Record extracts:
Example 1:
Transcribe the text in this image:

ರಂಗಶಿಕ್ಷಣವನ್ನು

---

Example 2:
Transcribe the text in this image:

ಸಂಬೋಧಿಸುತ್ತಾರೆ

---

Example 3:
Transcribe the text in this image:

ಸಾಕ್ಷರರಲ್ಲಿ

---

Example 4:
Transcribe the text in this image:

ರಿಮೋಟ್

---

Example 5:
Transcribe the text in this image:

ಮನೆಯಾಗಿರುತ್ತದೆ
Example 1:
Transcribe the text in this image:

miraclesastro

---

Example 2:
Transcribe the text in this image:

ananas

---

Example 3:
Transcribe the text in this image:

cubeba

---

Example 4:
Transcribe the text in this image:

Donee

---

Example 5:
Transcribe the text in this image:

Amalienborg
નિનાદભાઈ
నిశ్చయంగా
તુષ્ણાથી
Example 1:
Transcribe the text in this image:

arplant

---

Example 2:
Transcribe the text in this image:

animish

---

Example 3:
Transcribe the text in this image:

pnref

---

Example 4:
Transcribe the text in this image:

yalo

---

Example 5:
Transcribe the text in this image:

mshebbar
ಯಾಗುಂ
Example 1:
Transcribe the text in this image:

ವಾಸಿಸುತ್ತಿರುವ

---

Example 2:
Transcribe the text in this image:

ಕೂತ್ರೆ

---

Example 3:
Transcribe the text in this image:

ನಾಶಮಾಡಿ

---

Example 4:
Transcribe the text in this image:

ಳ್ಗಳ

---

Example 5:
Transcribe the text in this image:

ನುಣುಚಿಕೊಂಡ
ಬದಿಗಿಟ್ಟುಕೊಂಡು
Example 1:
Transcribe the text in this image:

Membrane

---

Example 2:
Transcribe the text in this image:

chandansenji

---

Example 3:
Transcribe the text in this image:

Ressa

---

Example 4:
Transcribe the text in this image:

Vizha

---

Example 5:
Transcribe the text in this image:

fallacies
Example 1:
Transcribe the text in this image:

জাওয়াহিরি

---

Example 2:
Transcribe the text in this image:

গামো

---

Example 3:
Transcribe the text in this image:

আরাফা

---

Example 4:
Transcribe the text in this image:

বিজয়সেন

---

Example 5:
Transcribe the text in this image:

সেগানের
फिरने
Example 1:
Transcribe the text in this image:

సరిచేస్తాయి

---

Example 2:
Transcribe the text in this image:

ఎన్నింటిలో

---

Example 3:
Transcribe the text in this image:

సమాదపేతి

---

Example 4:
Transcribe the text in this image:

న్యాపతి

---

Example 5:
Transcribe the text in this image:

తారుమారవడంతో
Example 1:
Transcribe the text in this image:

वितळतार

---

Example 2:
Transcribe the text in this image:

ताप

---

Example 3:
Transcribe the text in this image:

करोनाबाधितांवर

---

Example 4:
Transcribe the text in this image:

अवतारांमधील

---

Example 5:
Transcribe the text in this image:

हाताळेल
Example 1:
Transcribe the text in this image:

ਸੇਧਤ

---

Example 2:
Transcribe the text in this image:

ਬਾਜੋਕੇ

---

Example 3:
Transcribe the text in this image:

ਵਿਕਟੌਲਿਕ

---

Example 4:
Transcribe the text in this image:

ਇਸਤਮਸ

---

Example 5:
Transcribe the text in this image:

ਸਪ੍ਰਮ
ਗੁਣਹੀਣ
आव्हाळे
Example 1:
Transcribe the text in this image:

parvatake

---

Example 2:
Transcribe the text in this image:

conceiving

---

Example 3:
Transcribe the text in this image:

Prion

Work required: No line may be left out; the records are to be transcribed in full.

Task result:
Example 1:
Transcribe the text in this image:

ರಂಗಶಿಕ್ಷಣವನ್ನು

---

Example 2:
Transcribe the text in this image:

ಸಂಬೋಧಿಸುತ್ತಾರೆ

---

Example 3:
Transcribe the text in this image:

ಸಾಕ್ಷರರಲ್ಲಿ

---

Example 4:
Transcribe the text in this image:

ರಿಮೋಟ್

---

Example 5:
Transcribe the text in this image:

ಮನೆಯಾಗಿರುತ್ತದೆ
Example 1:
Transcribe the text in this image:

miraclesastro

---

Example 2:
Transcribe the text in this image:

ananas

---

Example 3:
Transcribe the text in this image:

cubeba

---

Example 4:
Transcribe the text in this image:

Donee

---

Example 5:
Transcribe the text in this image:

Amalienborg
નિનાદભાઈ
నిశ్చయంగా
તુષ્ણાથી
Example 1:
Transcribe the text in this image:

arplant

---

Example 2:
Transcribe the text in this image:

animish

---

Example 3:
Transcribe the text in this image:

pnref

---

Example 4:
Transcribe the text in this image:

yalo

---

Example 5:
Transcribe the text in this image:

mshebbar
ಯಾಗುಂ
Example 1:
Transcribe the text in this image:

ವಾಸಿಸುತ್ತಿರುವ

---

Example 2:
Transcribe the text in this image:

ಕೂತ್ರೆ

---

Example 3:
Transcribe the text in this image:

ನಾಶಮಾಡಿ

---

Example 4:
Transcribe the text in this image:

ಳ್ಗಳ

---

Example 5:
Transcribe the text in this image:

ನುಣುಚಿಕೊಂಡ
ಬದಿಗಿಟ್ಟುಕೊಂಡು
Example 1:
Transcribe the text in this image:

Membrane

---

Example 2:
Transcribe the text in this image:

chandansenji

---

Example 3:
Transcribe the text in this image:

Ressa

---

Example 4:
Transcribe the text in this image:

Vizha

---

Example 5:
Transcribe the text in this image:

fallacies
Example 1:
Transcribe the text in this image:

জাওয়াহিরি

---

Example 2:
Transcribe the text in this image:

গামো

---

Example 3:
Transcribe the text in this image:

আরাফা

---

Example 4:
Transcribe the text in this image:

বিজয়সেন

---

Example 5:
Transcribe the text in this image:

সেগানের
फिरने
Example 1:
Transcribe the text in this image:

సరిచేస్తాయి

---

Example 2:
Transcribe the text in this image:

ఎన్నింటిలో

---

Example 3:
Transcribe the text in this image:

సమాదపేతి

---

Example 4:
Transcribe the text in this image:

న్యాపతి

---

Example 5:
Transcribe the text in this image:

తారుమారవడంతో
Example 1:
Transcribe the text in this image:

वितळतार

---

Example 2:
Transcribe the text in this image:

ताप

---

Example 3:
Transcribe the text in this image:

करोनाबाधितांवर

---

Example 4:
Transcribe the text in this image:

अवतारांमधील

---

Example 5:
Transcribe the text in this image:

हाताळेल
Example 1:
Transcribe the text in this image:

ਸੇਧਤ

---

Example 2:
Transcribe the text in this image:

ਬਾਜੋਕੇ

---

Example 3:
Transcribe the text in this image:

ਵਿਕਟੌਲਿਕ

---

Example 4:
Transcribe the text in this image:

ਇਸਤਮਸ

---

Example 5:
Transcribe the text in this image:

ਸਪ੍ਰਮ
ਗੁਣਹੀਣ
आव्हाळे
Example 1:
Transcribe the text in this image:

parvatake

---

Example 2:
Transcribe the text in this image:

conceiving

---

Example 3:
Transcribe the text in this image:

Prion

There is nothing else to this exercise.